60.000 kamen heuer zum Popfest Wien zum Teich vor der Karlskirche, davon sei er „sehr beeindruckt“, sagt laut APA Festivalleiter Christoph Möderndorfer, wiewohl er einräumt: „Es gibt immer Leute, die's nicht interessiert und die sich dort zum Biertrinken, Quatschen und Essen treffen.“ Diese waren vielleicht, wie Möderndorfer meint, nicht die Mehrheit der Besucher, aber sie dominierten die Atmosphäre: städtisches Dorffest mit Hintergrundmusik. Das passte z. B. beim betont entspannten Reggae von Dubble Standard – mit dem ganz besonders entschleunigten Lee „Scratch“ Perry als Stargast –, vielleicht auch beim erstaunlich altväterlichen Elektrojazz des Dorian Concept, aber etwa nicht beim Heurigen-Soul von 5/8erl in Ehr'n, deren leiser Witz im allgemeinen Geplauder unterging.

Leichter mit der Konzentration tat man sich in der Karlskirche, wo am Sonntagabend die letzten Konzerte stattfanden, unter der trotz Baugerüsten imposanten Kuppel der Gegenreformation, unter dem Zeichen der Dreifaltigkeit im gleißenden Strahlenkranz. Was für ein prächtiger Ort für Musik. Da wird Christian Fennesz, der ohnehin selten in Wien auftritt, etwas Besonderes vorbereitet haben, dachte man – und wurde bitter enttäuscht. Denn Fennesz reizte im Wesentlichen den Kontrast zwischen ätherischen Orgelklängen und wild dreinfahrenden Gitarrenakkorden aus, wobei er Zweitere durchs Echogerät schickte. Das wäre als beschauliches Intro eines Stücks unoriginell, aber okay gewesen, allein, das Stück kam nicht. Nur Gutmütige entschuldigten die schwer erträgliche Langweiligkeit dieser Musik mit der Unterstellung, sie sei „spirituell“ gemeint gewesen, sozusagen unter dem Motto: So fad, das muss ja fromm sein.

# # #

Schreiben Sie den Textabschnitt über das Popfest Wien vollständig und wortgetreu ab. Die nachstehenden Zeilen haben mit dem Textabschnitt über das Popfest Wien nichts zu tun.

→ Gegebene Daten

# # #

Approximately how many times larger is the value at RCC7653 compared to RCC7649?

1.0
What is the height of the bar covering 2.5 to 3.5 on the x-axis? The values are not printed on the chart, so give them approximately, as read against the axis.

# # #

→ Ergebnis
60.000 kamen heuer zum Popfest Wien zum Teich vor der Karlskirche, davon sei er „sehr beeindruckt“, sagt laut APA Festivalleiter Christoph Möderndorfer, wiewohl er einräumt: „Es gibt immer Leute, die's nicht interessiert und die sich dort zum Biertrinken, Quatschen und Essen treffen.“ Diese waren vielleicht, wie Möderndorfer meint, nicht die Mehrheit der Besucher, aber sie dominierten die Atmosphäre: städtisches Dorffest mit Hintergrundmusik. Das passte z. B. beim betont entspannten Reggae von Dubble Standard – mit dem ganz besonders entschleunigten Lee „Scratch“ Perry als Stargast –, vielleicht auch beim erstaunlich altväterlichen Elektrojazz des Dorian Concept, aber etwa nicht beim Heurigen-Soul von 5/8erl in Ehr'n, deren leiser Witz im allgemeinen Geplauder unterging.

Leichter mit der Konzentration tat man sich in der Karlskirche, wo am Sonntagabend die letzten Konzerte stattfanden, unter der trotz Baugerüsten imposanten Kuppel der Gegenreformation, unter dem Zeichen der Dreifaltigkeit im gleißenden Strahlenkranz. Was für ein prächtiger Ort für Musik. Da wird Christian Fennesz, der ohnehin selten in Wien auftritt, etwas Besonderes vorbereitet haben, dachte man – und wurde bitter enttäuscht. Denn Fennesz reizte im Wesentlichen den Kontrast zwischen ätherischen Orgelklängen und wild dreinfahrenden Gitarrenakkorden aus, wobei er Zweitere durchs Echogerät schickte. Das wäre als beschauliches Intro eines Stücks unoriginell, aber okay gewesen, allein, das Stück kam nicht. Nur Gutmütige entschuldigten die schwer erträgliche Langweiligkeit dieser Musik mit der Unterstellung, sie sei „spirituell“ gemeint gewesen, sozusagen unter dem Motto: So fad, das muss ja fromm sein.